Dakota Russell, executive director of the Heart Mountain Wyoming Foundation, said while the camp closed at war's end, many families who had lost everything they owned after relocation decided to stay in Wyoming.
"We should, of course, take away the lessons that we need to learn about injustice, and about standing up for democracy, that we can take away from this story," Russell stated. "But we should also celebrate this community and the contributions they made to the history of our state at the same time."
Widespread misinformation campaigns claimed, without evidence, that Japanese Americans could not be trusted, and cast many as enemy spies. Surrounded by nine towers guarded by armed military police, the camp's 10,000 residents operated their own hospital, grew their own food, and built irrigation systems that continue to provide a lifeline to the area's farms and ranches.
Alan O'hashi's family was already living, by choice, in a vibrant but little known Japanese American community in downtown Cheyenne when relocations to Heart Mountain were under way.

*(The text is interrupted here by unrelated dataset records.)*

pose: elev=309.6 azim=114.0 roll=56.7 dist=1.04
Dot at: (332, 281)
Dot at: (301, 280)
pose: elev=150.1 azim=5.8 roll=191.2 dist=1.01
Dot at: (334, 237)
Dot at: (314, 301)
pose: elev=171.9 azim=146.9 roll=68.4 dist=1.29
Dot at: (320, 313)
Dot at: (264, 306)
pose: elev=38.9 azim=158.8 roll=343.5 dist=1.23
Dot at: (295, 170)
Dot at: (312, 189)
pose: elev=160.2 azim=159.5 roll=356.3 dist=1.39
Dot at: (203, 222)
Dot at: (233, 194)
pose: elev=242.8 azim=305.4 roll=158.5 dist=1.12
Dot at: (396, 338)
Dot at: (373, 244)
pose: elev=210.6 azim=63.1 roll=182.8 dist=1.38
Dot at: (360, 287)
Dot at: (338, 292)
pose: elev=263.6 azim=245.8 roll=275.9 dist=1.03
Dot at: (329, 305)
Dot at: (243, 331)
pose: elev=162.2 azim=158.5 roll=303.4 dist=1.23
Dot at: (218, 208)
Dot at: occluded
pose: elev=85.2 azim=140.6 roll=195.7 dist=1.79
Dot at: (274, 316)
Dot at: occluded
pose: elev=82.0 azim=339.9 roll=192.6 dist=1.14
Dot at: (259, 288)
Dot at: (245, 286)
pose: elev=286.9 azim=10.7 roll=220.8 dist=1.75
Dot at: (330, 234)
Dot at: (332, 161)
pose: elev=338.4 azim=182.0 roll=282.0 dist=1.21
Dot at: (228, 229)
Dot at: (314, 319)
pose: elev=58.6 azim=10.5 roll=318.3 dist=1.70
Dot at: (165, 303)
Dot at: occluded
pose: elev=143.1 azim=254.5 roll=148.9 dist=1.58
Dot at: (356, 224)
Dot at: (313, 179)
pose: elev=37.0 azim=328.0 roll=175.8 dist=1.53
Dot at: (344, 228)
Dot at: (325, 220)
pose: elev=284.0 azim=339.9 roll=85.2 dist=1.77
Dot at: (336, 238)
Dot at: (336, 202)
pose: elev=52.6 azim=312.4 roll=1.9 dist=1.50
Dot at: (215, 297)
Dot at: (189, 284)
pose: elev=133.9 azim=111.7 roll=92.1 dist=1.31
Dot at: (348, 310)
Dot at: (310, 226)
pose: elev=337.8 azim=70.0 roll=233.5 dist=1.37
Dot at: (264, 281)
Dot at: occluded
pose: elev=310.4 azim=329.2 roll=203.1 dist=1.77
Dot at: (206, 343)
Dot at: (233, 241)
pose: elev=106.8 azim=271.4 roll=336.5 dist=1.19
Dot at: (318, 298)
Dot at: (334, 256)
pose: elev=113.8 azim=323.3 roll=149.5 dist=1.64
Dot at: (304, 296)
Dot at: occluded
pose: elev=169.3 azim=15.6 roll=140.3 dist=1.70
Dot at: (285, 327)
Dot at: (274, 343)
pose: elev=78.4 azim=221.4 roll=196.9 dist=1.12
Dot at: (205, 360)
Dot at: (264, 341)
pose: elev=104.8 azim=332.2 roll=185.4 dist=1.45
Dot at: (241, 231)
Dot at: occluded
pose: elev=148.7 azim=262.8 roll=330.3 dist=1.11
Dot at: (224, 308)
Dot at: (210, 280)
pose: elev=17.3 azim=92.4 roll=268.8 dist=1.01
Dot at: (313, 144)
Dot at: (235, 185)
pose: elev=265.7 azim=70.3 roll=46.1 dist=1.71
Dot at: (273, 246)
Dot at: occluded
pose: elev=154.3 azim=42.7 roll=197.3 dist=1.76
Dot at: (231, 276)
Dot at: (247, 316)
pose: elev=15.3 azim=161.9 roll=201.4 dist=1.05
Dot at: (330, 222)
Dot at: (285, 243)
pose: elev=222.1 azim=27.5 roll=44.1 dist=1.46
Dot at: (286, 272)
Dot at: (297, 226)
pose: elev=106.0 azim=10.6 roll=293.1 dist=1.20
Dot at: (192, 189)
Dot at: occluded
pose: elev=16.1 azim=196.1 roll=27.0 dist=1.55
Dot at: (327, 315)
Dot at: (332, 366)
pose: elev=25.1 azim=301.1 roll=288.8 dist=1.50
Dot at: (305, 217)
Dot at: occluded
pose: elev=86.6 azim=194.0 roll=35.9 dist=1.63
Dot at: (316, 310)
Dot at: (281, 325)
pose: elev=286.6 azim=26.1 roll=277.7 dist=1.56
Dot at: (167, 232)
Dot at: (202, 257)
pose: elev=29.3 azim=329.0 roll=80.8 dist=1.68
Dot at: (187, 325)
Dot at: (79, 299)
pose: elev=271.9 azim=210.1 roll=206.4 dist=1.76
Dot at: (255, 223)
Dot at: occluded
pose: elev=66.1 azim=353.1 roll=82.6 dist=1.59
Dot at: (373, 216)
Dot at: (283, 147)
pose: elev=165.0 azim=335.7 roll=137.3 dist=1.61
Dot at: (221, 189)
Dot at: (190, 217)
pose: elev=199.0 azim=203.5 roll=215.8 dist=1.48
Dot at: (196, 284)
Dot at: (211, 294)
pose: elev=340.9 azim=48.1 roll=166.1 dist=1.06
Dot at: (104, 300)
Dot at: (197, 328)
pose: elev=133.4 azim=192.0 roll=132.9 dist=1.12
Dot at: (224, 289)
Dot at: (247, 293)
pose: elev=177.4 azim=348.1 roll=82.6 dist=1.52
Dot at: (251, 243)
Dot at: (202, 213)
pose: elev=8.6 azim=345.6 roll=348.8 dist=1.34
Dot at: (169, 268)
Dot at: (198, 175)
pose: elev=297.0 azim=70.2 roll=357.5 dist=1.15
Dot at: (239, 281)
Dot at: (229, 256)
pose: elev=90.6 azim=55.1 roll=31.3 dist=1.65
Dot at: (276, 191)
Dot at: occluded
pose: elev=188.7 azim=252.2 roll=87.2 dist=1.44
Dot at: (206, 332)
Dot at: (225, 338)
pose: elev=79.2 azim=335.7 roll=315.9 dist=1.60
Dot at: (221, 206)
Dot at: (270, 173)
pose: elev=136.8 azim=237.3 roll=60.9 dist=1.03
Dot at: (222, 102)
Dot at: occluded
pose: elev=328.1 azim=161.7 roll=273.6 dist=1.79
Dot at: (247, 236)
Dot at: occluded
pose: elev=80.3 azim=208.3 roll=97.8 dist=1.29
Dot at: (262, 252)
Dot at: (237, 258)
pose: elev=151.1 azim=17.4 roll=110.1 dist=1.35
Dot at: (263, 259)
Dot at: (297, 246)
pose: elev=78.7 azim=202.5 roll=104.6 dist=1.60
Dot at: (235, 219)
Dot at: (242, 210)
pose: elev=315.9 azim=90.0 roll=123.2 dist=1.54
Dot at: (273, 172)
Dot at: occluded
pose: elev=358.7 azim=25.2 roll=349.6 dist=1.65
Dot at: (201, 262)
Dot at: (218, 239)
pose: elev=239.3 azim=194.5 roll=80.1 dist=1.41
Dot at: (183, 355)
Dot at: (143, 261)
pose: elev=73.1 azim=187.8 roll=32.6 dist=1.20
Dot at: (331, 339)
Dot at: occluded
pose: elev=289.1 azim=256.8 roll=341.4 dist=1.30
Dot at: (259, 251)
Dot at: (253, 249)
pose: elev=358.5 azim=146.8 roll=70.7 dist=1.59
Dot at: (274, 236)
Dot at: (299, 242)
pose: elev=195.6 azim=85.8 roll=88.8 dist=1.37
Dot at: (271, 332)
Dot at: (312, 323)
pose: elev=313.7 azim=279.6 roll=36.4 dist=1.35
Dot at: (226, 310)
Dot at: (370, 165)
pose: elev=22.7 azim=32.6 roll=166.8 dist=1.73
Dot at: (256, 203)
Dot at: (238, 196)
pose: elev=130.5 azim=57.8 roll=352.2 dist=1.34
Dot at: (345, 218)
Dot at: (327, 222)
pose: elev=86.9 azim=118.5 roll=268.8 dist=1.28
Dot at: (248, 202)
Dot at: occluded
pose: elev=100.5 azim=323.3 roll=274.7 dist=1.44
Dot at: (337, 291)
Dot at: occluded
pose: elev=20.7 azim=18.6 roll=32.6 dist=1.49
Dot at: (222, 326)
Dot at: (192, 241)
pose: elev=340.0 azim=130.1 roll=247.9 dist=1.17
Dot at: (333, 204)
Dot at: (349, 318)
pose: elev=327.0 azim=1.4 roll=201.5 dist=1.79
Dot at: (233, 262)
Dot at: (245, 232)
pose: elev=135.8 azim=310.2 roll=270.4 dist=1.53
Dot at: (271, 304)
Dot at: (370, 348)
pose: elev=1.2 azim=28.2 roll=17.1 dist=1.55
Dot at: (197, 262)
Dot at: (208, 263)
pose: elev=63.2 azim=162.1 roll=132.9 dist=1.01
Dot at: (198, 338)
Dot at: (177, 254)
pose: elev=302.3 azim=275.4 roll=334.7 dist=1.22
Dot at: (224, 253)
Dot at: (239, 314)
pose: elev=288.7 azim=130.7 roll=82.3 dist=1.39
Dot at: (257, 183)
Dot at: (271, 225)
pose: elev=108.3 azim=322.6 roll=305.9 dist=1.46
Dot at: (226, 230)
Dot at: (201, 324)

O'hashi, an author and filmmaker, said his PBS Special "Beyond Heart Mountain" is in part a response to the high levels of anti-Asian racism during World War II, and most recently after COVID was dubbed the Chinese Flu.
"Hearing stories from people different from yourself, and trying to understand those histories, enables more civil relationships," O'hashi explained. "So that we're not basing our attitudes on preconceived stereotypes or preconceived ideas."
Heart Mountain's original barracks, after the government sold them off for one dollar each, continue to be used across Wyoming. Russell's group has recovered one, which will be open to visitors once it's been restored. Russell said there's a distinct power of place when you get to stand on the same ground where people's lives were changed forever.
"There's something about walking around the site," Russell noted. "There's something about walking into that barrack that we're restoring that really evokes that place in time in a way that you can't get from any book."